After three years of operation, the company was still in financial difficulties, and was bought out by another company owned by Andrews, the South Wales Machinery and Carriage Company, in 1890. They ran it for another eight years, and then sold it to the British Electric Traction Company, who were building up a portfolio of tramways. Their policy was to seek local authority agreement to electrify and extend the lines they took over, but in this case they were unsuccessful. The services ran for another two years, but ended abruptly, probably in February 1902, when an outbreak of the infectious disease glanders resulted in most of the horses dying. The councils of Pontypridd and Rhondda were both hoping to build their own tramways, and Pontypridd obtained statutory powers in the Pontypridd Urban District Council Act 1903 (3 Edw. 7. c. cxv) to buy the line in August 1903. British Electric Traction received £5,750 on 31 October 1904, and the two authorities each took over a section of the line, which they upgraded to run electric trams.
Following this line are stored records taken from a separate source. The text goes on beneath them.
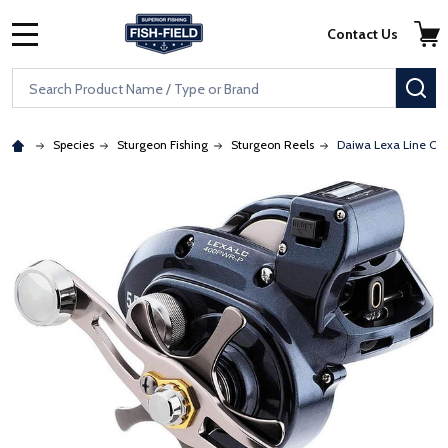
Skip to main content
Accessibility Statement
Contact Us
MENU
Search
SE
Species
Sturgeon Fishing
Sturgeon Reels
Daiwa Lexa Line Co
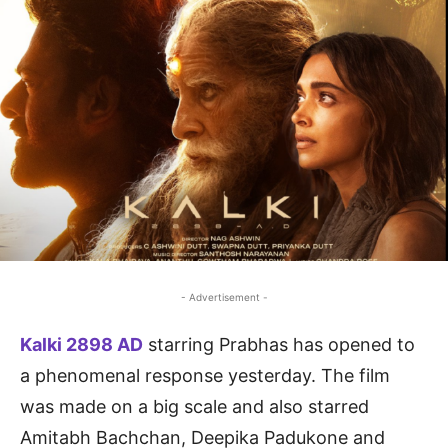
- Advertisement -
Kalki 2898 AD
starring Prabhas has opened to
a phenomenal response yesterday. The film
was made on a big scale and also starred
Amitabh Bachchan, Deepika Padukone and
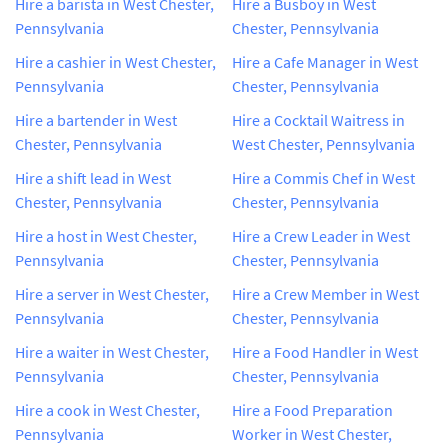
Hire a barista in West Chester,
Hire a Busboy in West
Pennsylvania
Chester, Pennsylvania
Hire a cashier in West Chester,
Hire a Cafe Manager in West
Pennsylvania
Chester, Pennsylvania
Hire a bartender in West
Hire a Cocktail Waitress in
Chester, Pennsylvania
West Chester, Pennsylvania
Hire a shift lead in West
Hire a Commis Chef in West
Chester, Pennsylvania
Chester, Pennsylvania
Hire a host in West Chester,
Hire a Crew Leader in West
Pennsylvania
Chester, Pennsylvania
Hire a server in West Chester,
Hire a Crew Member in West
Pennsylvania
Chester, Pennsylvania
Hire a waiter in West Chester,
Hire a Food Handler in West
Pennsylvania
Chester, Pennsylvania
Hire a cook in West Chester,
Hire a Food Preparation
Pennsylvania
Worker in West Chester,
Despite the fact that the two systems were linked at Trehafod, passengers had to change cars at that point, and it was not until 14 July 1919 that through running was again possible. This also required an adjustment to timekeeping, as both systems used local time, which differed by four minutes, but was resolved by both adopting Greenwich Mean Time.

==Closure==
The local authorities in Pontypridd and Rhondda purchased the tramway in 1904 and divided it between them to operate Pontypridd Urban District Council Tramways and Rhondda Tramways Company.